Like Persona, The Seventh Seal grows in its impression the more Bergman films you see, especially the ones that came before. Though he’d had a few smaller hits, like Summer with Monika (a huge influence on the French New Wave) and Smiles of a Summer Night (his first international smash), The Seventh Seal was Bergman’s true artistic breakthrough, the film that made him a legend and established his persona for audiences in Europe and America. Yet it was his seventeenth film, and watching the others before one gathers both a sense of accumulation and a real sense of surprise, nonetheless, to see all the elements coalesce so strongly as they do here. One thing I noticed watching the film in this fashion was that the actress who plays the crusader’s wife was Inga Landgré, the star of Bergman’s directorial debut, Crisis. There she played an innocent girl launched into the world, inevitably corrupted and battered around by reality.

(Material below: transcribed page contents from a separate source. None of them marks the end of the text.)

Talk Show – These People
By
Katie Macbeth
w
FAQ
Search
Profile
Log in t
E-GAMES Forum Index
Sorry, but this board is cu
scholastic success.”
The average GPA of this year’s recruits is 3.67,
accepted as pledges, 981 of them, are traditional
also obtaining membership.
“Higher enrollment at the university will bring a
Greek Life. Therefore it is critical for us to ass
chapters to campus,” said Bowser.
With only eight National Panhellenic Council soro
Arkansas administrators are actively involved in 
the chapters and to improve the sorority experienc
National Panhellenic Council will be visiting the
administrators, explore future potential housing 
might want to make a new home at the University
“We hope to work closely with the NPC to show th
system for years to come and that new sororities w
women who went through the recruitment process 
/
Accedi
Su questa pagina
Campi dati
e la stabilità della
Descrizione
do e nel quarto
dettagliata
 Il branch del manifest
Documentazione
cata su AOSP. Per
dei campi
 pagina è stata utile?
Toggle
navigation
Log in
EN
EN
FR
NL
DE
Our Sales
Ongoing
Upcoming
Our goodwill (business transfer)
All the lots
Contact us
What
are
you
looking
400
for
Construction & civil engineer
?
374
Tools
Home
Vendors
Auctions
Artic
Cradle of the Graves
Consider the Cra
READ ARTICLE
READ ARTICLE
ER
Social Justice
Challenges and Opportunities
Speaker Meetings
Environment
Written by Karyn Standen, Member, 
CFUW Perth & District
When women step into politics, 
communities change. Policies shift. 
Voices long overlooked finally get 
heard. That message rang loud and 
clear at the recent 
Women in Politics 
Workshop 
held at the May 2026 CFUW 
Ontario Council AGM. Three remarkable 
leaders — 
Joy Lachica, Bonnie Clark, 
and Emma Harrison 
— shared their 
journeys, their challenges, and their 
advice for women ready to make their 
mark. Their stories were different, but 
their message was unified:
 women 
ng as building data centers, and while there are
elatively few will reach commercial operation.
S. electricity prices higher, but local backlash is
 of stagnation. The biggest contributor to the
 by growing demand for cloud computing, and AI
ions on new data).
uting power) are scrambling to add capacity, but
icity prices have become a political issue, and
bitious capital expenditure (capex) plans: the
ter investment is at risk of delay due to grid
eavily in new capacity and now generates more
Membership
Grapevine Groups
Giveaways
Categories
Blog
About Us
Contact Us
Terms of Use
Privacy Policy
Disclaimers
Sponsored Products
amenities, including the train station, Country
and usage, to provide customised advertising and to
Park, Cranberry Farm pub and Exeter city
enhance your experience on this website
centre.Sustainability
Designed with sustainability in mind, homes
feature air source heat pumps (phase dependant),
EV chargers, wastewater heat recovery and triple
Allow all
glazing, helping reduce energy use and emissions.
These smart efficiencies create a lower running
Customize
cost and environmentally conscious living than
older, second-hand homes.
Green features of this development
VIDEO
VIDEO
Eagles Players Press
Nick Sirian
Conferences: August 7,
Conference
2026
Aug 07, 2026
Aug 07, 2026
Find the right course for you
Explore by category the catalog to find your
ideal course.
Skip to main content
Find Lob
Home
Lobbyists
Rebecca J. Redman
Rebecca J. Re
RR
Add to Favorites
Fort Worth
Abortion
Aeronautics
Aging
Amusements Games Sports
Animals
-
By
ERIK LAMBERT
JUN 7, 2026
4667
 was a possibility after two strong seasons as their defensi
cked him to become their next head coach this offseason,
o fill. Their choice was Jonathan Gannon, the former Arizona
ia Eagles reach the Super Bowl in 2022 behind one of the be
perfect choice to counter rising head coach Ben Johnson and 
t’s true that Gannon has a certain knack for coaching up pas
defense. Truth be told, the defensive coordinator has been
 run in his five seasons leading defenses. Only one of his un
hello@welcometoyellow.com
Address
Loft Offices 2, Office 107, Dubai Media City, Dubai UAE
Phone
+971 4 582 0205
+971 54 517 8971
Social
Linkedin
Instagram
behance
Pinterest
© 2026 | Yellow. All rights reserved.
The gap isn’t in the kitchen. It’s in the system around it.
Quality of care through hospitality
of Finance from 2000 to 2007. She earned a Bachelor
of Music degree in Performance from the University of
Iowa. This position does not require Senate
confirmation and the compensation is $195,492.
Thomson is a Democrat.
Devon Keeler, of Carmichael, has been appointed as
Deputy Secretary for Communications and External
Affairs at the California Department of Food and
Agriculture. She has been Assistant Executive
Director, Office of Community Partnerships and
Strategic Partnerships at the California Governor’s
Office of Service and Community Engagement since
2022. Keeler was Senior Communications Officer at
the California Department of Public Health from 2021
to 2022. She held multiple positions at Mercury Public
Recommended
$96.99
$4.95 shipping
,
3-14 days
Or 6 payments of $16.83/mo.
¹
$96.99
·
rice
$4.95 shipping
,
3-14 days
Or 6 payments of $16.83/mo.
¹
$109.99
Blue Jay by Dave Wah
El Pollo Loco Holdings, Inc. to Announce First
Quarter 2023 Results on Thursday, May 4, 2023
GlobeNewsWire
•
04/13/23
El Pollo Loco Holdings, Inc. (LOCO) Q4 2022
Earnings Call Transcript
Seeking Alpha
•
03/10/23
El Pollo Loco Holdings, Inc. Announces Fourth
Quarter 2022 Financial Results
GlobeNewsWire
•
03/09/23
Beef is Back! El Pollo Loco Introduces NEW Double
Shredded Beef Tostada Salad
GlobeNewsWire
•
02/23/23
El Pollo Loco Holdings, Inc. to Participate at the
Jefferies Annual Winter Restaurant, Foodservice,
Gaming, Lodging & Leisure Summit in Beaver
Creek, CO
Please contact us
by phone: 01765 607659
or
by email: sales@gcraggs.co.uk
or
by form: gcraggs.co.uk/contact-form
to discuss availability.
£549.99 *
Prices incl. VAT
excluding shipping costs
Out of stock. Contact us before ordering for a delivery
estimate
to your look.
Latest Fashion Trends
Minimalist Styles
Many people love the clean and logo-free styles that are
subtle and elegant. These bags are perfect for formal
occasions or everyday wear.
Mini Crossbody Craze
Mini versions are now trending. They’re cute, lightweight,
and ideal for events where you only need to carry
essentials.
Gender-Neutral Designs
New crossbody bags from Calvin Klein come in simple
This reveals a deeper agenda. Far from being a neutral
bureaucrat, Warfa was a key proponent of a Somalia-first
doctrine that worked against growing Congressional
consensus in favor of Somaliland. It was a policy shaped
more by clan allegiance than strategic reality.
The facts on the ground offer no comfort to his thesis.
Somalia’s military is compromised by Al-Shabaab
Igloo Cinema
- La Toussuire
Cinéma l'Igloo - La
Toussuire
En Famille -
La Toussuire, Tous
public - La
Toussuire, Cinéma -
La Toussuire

To see her here, standing by her hearth, not quite middle-aged but older and wearier than in Crisis, is to feel in a way we have come full circle, but in the sense of a spiral, looking down on where we were before. It’s a moving realization because, also like Persona, The Seventh Seal remains one of the key turning points in Bergman’s career. By casting the actress in this role, he is bidding farewell to the growing pains of his cinematic adolescence, a rich, rewarding, if sometimes stumbling phase, and launching into the period of his mastery. Oh, there will be pitfalls to come – some muddied experiments, a few half-hearted comedies, the misguided non-Swedish film here or there – but what heights! When the wife welcomes her crusader home, knowing that they haven’t much longer, when they read the apocalyptic Revelations and hear a knocking on the door, when Death dances off with them across the hill, it’s an end to be sure. But it’s also a beginning, and as the actors lumber off in their carriage, spared Death to face an exciting future, we are with them, just launching on a thrilling artistic voyage. Yeah, not a bad place to begin after all.


Tomorrow: Taxi Driver
 • 
This morning: Seven Samurai

1 comment:

Jon said...

Actually Joel I watched The Seventh Seal first and then Wild Strawberries and sort of didn't like or appreciate either of them. Then I saw The Virgin Spring and loved it. Then came Persona and loved that. I came back to Wild Strawberries and The Seventh Seal again and really enjoyed them. I'm not sure why, but I found those to be initially rather oppressive and was not quite ready for them I guess. I've of course changed my tune and Bergman is my favorite director now 12 years after my initial discovery.